Work request: Although the entries contain pictures, write out only their text, exactly as it stands.

Dataset extract:
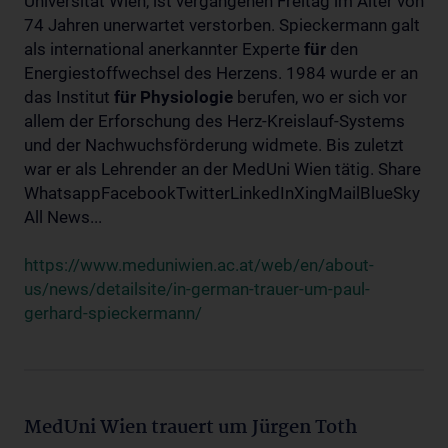
Universität Wien, ist vergangenen Freitag im Alter von
74 Jahren unerwartet verstorben. Spieckermann galt
als international anerkannter Experte
für
den
Energiestoffwechsel des Herzens. 1984 wurde er an
das Institut
für
Physiologie
berufen, wo er sich vor
allem der Erforschung des Herz-Kreislauf-Systems
und der Nachwuchsförderung widmete. Bis zuletzt
war er als Lehrender an der MedUni Wien tätig. Share
WhatsappFacebookTwitterLinkedInXingMailBlueSky
All News...
https://www.meduniwien.ac.at/web/en/about-
us/news/detailsite/in-german-trauer-um-paul-
gerhard-spieckermann/
MedUni Wien trauert um Jürgen Toth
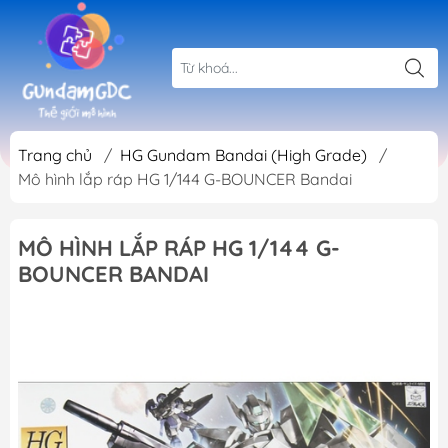
Trang chủ
/
HG Gundam Bandai (High Grade)
/
Mô hình lắp ráp HG 1/144 G-BOUNCER Bandai
MÔ HÌNH LẮP RÁP HG 1/144 G-
BOUNCER BANDAI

Response below:
Universität Wien, ist vergangenen Freitag im Alter von
74 Jahren unerwartet verstorben. Spieckermann galt
als international anerkannter Experte
für
den
Energiestoffwechsel des Herzens. 1984 wurde er an
das Institut
für
Physiologie
berufen, wo er sich vor
allem der Erforschung des Herz-Kreislauf-Systems
und der Nachwuchsförderung widmete. Bis zuletzt
war er als Lehrender an der MedUni Wien tätig. Share
WhatsappFacebookTwitterLinkedInXingMailBlueSky
All News...
https://www.meduniwien.ac.at/web/en/about-
us/news/detailsite/in-german-trauer-um-paul-
gerhard-spieckermann/
MedUni Wien trauert um Jürgen Toth
Trang chủ
/
HG Gundam Bandai (High Grade)
/
Mô hình lắp ráp HG 1/144 G-BOUNCER Bandai
MÔ HÌNH LẮP RÁP HG 1/144 G-
BOUNCER BANDAI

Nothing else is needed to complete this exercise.